Amendments (Textual)
F1S. 175 substituted (1.9.2007) by Gambling Act 2005 (c. 19), ss. 356, 358, Sch. 17 (with ss. 352, 354); S.I. 2006/3272, art. 2(4)
(1)The conduct of a lottery which, but for this subsection, would to any extent constitute a licensable activity by reason of one or more of the prizes in the lottery consisting of alcohol, is not (for that reason alone) to be treated as constituting a licensable activity if—
(a)the lottery is promoted as an incident of an exempt entertainment,
(b)after the deduction of all relevant expenses, the whole proceeds of the entertainment (including those of the lottery) are applied for purposes other than private gain, and
(c)subsection (2) does not apply.
(2)This subsection applies if—
(a)the alcohol consists of or includes alcohol not in a sealed container,
(b)any prize in the lottery is a money prize,
(c)a ticket or chance in the lottery is sold or issued, or the result of the lottery is declared, other than at the premises where the entertainment takes place and during the entertainment, or
(d)the opportunity to participate in a lottery or in gaming is the only or main inducement to attend the entertainment.

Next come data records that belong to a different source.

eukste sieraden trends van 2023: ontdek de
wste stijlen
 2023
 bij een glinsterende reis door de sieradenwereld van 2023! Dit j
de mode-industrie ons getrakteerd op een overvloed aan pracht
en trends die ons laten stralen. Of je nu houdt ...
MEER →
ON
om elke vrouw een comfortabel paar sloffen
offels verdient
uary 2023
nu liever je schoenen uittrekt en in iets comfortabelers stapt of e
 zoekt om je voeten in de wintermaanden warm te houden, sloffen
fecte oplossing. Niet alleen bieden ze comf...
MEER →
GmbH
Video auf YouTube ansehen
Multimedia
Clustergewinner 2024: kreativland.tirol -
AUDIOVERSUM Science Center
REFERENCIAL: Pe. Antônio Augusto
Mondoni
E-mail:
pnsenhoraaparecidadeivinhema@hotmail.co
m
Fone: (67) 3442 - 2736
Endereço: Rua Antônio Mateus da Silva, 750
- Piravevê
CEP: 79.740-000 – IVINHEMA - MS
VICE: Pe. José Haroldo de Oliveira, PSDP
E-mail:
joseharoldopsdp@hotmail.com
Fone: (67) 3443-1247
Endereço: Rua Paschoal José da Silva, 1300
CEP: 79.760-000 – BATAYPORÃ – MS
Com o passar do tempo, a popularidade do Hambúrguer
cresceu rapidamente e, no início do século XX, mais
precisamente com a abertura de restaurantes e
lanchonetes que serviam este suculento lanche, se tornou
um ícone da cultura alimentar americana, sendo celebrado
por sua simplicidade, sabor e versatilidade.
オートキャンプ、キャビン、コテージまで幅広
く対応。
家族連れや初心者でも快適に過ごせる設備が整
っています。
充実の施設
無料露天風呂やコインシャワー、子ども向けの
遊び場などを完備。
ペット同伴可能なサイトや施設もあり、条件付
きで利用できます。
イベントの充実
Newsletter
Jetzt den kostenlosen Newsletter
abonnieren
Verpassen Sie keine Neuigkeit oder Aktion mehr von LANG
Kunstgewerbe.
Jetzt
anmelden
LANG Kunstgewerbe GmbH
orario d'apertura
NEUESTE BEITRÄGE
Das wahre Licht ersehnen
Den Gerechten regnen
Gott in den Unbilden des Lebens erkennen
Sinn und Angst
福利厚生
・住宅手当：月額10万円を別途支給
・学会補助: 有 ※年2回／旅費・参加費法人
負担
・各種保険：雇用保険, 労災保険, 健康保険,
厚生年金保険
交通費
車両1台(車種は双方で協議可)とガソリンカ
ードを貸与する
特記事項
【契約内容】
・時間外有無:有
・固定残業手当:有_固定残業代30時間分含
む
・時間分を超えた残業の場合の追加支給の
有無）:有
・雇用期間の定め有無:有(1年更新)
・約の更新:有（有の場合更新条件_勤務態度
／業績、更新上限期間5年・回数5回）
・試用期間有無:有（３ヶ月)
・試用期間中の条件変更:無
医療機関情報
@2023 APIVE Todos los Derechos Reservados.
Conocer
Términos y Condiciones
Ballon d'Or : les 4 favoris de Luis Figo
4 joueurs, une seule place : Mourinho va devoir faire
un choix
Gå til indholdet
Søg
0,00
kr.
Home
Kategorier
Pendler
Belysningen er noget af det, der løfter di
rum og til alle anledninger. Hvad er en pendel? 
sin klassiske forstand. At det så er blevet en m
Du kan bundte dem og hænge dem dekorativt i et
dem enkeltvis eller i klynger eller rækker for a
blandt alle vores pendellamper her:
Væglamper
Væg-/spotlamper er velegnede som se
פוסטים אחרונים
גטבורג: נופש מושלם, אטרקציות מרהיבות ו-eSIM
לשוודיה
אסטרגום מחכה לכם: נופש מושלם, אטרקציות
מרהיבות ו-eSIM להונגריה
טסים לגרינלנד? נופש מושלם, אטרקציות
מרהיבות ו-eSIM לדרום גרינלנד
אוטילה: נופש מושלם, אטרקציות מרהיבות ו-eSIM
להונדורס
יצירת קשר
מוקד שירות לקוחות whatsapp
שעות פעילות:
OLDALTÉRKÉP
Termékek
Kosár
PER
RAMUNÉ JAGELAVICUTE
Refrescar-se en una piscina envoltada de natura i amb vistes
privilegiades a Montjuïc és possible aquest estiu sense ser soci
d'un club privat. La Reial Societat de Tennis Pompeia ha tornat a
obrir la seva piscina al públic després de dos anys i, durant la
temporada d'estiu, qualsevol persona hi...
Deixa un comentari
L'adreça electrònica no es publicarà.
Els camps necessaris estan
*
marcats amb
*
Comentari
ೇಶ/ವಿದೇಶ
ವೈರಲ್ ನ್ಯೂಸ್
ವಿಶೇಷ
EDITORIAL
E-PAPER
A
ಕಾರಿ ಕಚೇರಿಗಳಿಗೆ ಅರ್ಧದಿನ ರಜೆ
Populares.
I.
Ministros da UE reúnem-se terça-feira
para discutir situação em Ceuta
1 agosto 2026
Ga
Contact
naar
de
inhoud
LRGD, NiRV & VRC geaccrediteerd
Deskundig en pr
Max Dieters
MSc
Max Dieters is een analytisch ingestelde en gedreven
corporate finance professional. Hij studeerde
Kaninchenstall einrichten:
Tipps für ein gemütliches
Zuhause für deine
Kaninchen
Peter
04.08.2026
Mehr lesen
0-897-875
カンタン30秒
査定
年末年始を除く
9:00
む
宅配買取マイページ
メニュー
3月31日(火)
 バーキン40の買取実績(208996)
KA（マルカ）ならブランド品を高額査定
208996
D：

(3)For the purposes of subsection (1)(b), the following are relevant expenses—
(a)the expenses of the entertainment, excluding expenses incurred in connection with the lottery,
(b)the expenses incurred in printing tickets in the lottery,
(c)such reasonable and proper expenses as the promoters of the lottery appropriate on account of any expenses they incur in buying prizes in the lottery.
(4)In this section—
“exempt entertainment” has the same meaning as in section 3(1) of the Lotteries and Amusements Act 1976 (c. 32);
“gaming” has the meaning given by section 52 of the Gaming Act 1968 (c. 65);
“money” and “ticket” have the meaning given by section 23 of the Lotteries and Amusements Act 1976; and
“private gain”, in relation to the proceeds of an entertainment, is to be construed in accordance with section 22 of that Act.